Performance materials group Low & Bonar has hailed the contribution of its Dundee yarns plant as the business closes in on a profits boost.
The company has confirmed it expects its full-year results to be in line with market expectations, namely a pre-tax return of between £26 million and £26.5m for the year to November 30.
The outcome represents a potential £2m uplift from 2012 when the firm posted a pre-tax profit of £24.5m on total revenues of £380.5m.
The strong performance has come despite a weather-affected first half to 2013 which saw delays to major infrastructure schemes on the Continent which L&B would expect to provide supplies for.
However, trading picked up during the summer and sales for the second half of the year were 5% ahead of last year on a like-for-like basis, which strips the effect of new business streams, and 3% ahead overall.

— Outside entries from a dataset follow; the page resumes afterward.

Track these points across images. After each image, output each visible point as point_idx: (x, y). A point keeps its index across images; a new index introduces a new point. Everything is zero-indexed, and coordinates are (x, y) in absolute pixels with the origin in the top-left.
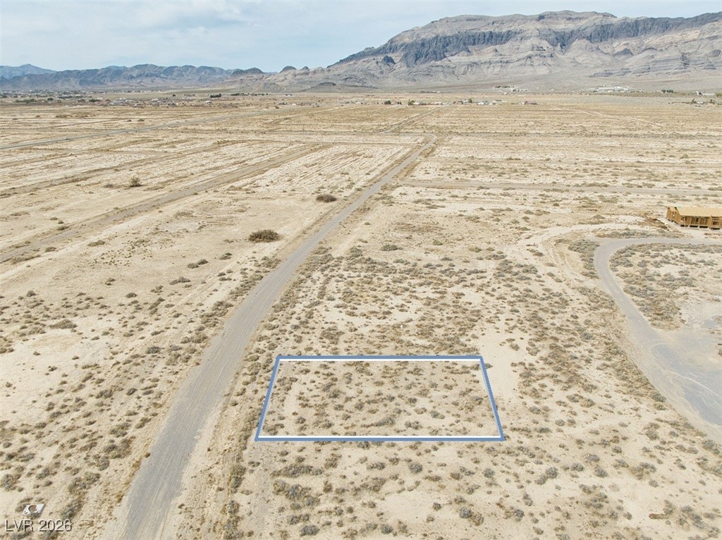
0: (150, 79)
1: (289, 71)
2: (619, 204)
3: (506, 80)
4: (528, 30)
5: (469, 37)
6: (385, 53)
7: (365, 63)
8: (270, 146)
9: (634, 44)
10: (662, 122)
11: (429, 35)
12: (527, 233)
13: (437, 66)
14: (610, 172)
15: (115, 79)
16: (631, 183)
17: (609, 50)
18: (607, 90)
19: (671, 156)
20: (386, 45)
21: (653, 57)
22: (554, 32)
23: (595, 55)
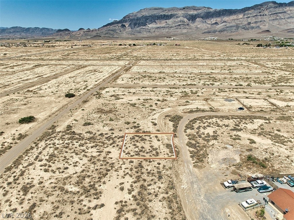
0: (19, 33)
1: (82, 30)
2: (198, 94)
3: (171, 35)
4: (179, 14)
5: (156, 16)
6: (122, 23)
7: (114, 27)
8: (59, 67)
9: (219, 20)
10: (225, 53)
11: (139, 16)
12: (154, 112)
13: (143, 29)
14: (199, 78)
15: (3, 33)
16: (205, 83)
17: (210, 22)
18: (208, 39)
19: (224, 70)
20: (122, 19)
21: (226, 25)
22: (189, 15)
23: (205, 25)
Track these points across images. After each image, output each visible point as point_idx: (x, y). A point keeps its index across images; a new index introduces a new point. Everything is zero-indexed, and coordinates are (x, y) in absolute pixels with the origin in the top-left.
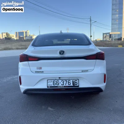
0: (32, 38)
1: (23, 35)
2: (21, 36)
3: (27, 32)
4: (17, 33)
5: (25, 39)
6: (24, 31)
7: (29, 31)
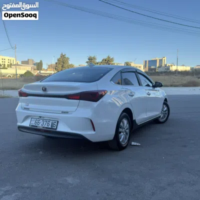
0: (169, 69)
1: (156, 65)
2: (152, 67)
3: (162, 60)
4: (146, 61)
5: (157, 71)
6: (158, 59)
7: (165, 58)
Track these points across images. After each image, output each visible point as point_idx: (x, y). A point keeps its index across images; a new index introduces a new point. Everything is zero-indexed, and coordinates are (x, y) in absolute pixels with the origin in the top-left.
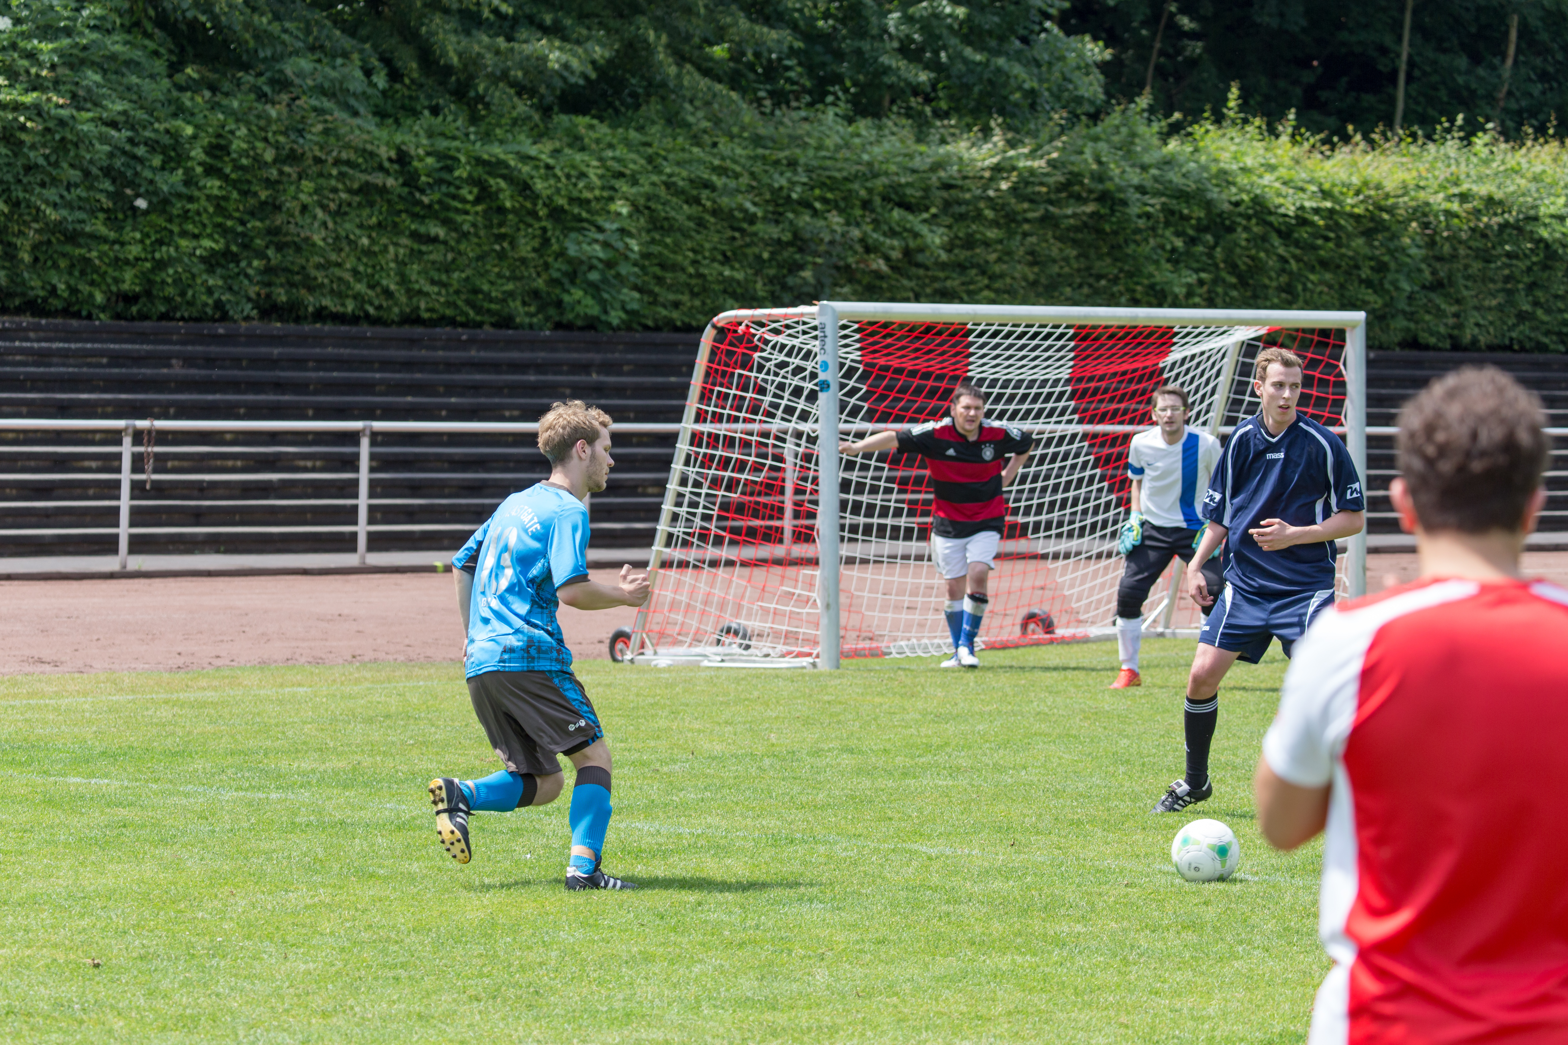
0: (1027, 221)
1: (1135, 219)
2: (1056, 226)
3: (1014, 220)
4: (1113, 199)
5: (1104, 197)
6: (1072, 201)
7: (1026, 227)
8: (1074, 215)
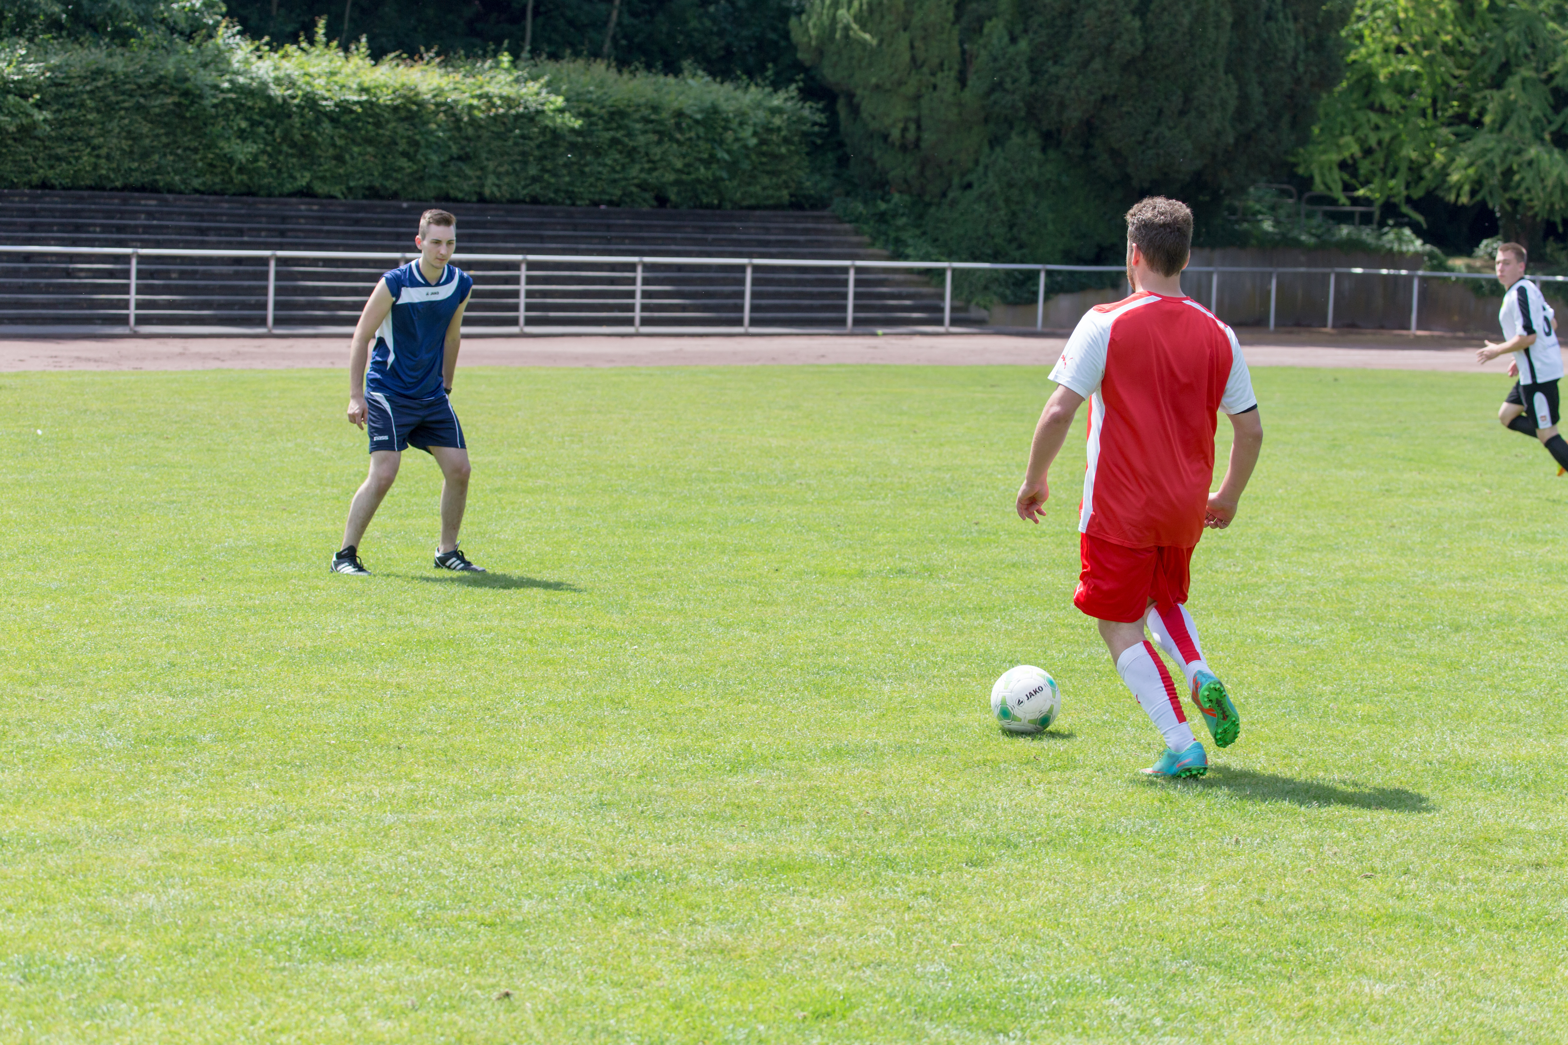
0: (121, 109)
1: (209, 109)
2: (148, 113)
3: (113, 109)
4: (193, 95)
5: (186, 93)
6: (161, 96)
7: (122, 113)
8: (162, 106)
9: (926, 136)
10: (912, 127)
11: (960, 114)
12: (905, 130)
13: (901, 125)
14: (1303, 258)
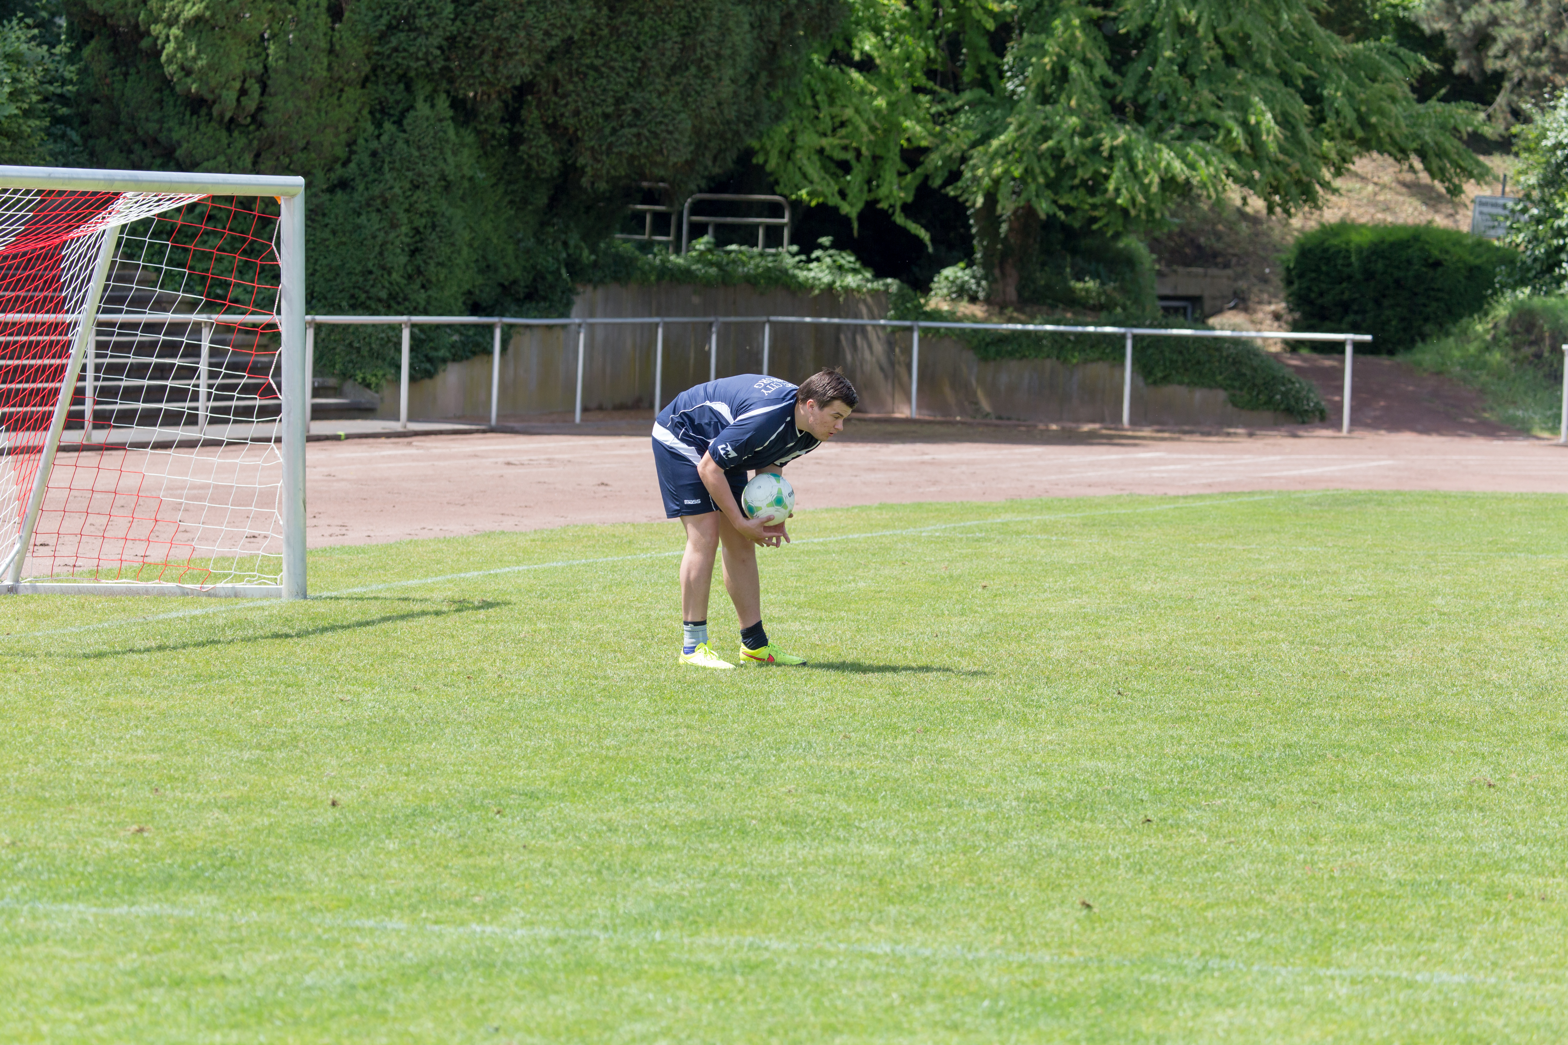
9: (275, 102)
10: (255, 88)
11: (330, 68)
12: (243, 92)
13: (237, 85)
14: (696, 300)
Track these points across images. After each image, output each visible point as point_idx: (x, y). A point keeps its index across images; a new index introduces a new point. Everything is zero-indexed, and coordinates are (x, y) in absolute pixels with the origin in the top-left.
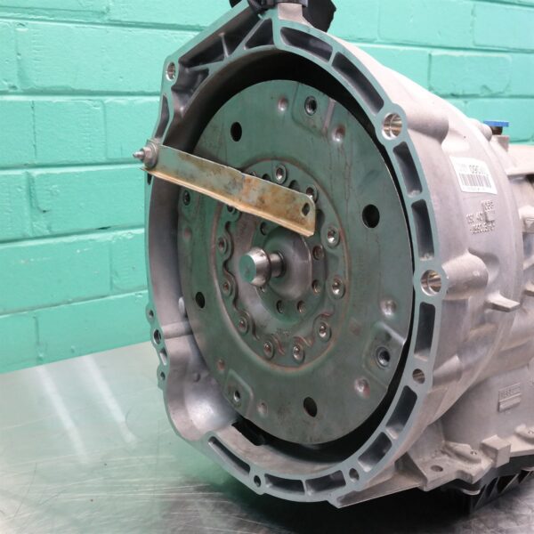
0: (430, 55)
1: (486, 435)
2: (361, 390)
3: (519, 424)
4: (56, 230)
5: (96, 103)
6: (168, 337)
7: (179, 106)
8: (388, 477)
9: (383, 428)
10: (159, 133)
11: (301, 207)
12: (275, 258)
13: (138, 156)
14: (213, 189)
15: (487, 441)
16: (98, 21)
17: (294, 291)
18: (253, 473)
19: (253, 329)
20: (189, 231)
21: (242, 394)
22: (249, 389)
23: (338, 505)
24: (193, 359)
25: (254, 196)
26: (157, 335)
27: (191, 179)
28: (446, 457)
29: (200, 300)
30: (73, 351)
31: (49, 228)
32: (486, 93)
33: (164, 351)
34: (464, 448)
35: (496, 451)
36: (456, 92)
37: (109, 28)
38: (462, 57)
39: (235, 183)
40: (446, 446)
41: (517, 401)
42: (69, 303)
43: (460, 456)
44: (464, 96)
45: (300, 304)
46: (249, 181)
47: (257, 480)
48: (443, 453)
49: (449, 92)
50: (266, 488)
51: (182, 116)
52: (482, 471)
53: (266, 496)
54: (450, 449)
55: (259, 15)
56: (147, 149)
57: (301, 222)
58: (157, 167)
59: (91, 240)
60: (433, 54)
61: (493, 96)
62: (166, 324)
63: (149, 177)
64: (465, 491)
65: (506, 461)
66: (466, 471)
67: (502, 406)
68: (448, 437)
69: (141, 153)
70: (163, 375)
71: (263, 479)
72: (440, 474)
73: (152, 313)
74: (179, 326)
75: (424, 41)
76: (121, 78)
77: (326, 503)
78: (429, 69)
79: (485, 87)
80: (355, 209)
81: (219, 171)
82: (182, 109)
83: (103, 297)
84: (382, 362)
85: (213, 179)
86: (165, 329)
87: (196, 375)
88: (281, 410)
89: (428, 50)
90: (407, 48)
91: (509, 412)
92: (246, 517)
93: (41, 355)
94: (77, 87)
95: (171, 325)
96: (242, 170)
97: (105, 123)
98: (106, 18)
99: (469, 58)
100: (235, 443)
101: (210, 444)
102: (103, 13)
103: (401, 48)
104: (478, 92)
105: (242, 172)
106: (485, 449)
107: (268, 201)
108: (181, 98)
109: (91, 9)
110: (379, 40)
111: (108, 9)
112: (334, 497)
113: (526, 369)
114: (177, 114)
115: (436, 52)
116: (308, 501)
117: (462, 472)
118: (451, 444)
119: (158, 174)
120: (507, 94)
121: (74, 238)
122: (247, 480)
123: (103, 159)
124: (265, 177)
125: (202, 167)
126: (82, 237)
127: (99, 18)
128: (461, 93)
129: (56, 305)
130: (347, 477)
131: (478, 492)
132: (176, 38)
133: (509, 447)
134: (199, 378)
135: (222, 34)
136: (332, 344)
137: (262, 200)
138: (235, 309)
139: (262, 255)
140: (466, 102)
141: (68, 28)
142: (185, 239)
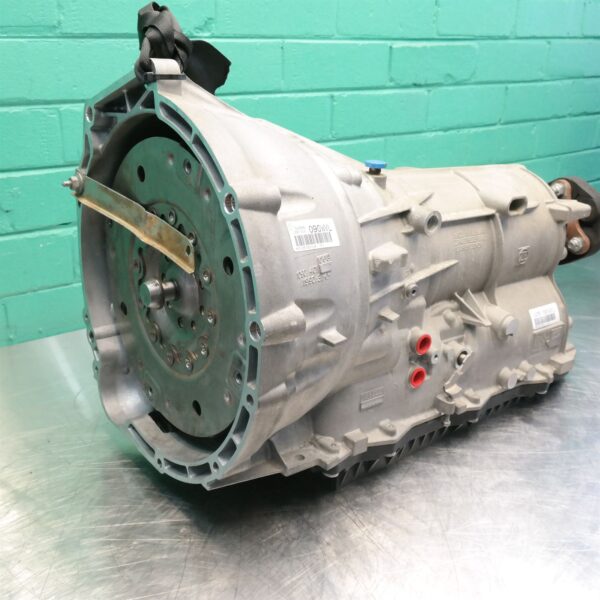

Low & Bonar chief executive Steve Good said he was pleased the business as a whole had seen a pick-up as the year rolled through.
“We had a difficult first half which was affected by adverse weather which delayed the start of the European construction season,” he said.
“There was a bit of catch-up in the second half and a return to more normal levels of growth in the markets.
“We have said that we are in the range of market expectations so it has been a further year of progress for us, which will be the fourth year we have been able to do that in markets that have not been the most helpful.
“We continue to do things to help us go forward.”
Mr Good said one factor in the “much improved” second half was the turnaround in performance in the firm’s loss-making yarns business.
The division makes carpet backing and synthetic playing surfaces from its Caldrum Works site in Dundee as well as at a sister plant in Abu Dhabi.
The yarns business had suffered a “difficult year” last year when it was hit by an £11.2m writedown and suffered a double-digit drop in sales volumes.
However, Mr Good said division, which employs more than 100 workers in Dundee, was back trading profitability after last year’s loss.
“Yarns had done a lot better in the first half of the year and that performance was maintained in the second half,” Mr Good said.
“After a very difficult year last year where we made significant losses we are back in the black.
“We have still got things to do to get further improvement in the business but I am pleased we turned things around this year and I am pleased with the progress.
“There have been two things behind that. The market is recovering somewhat in the US in particular and in parts of Europe, and we are doing things better. It is a combination of internal and external factors.”
The group will publish its full-year results on February 4.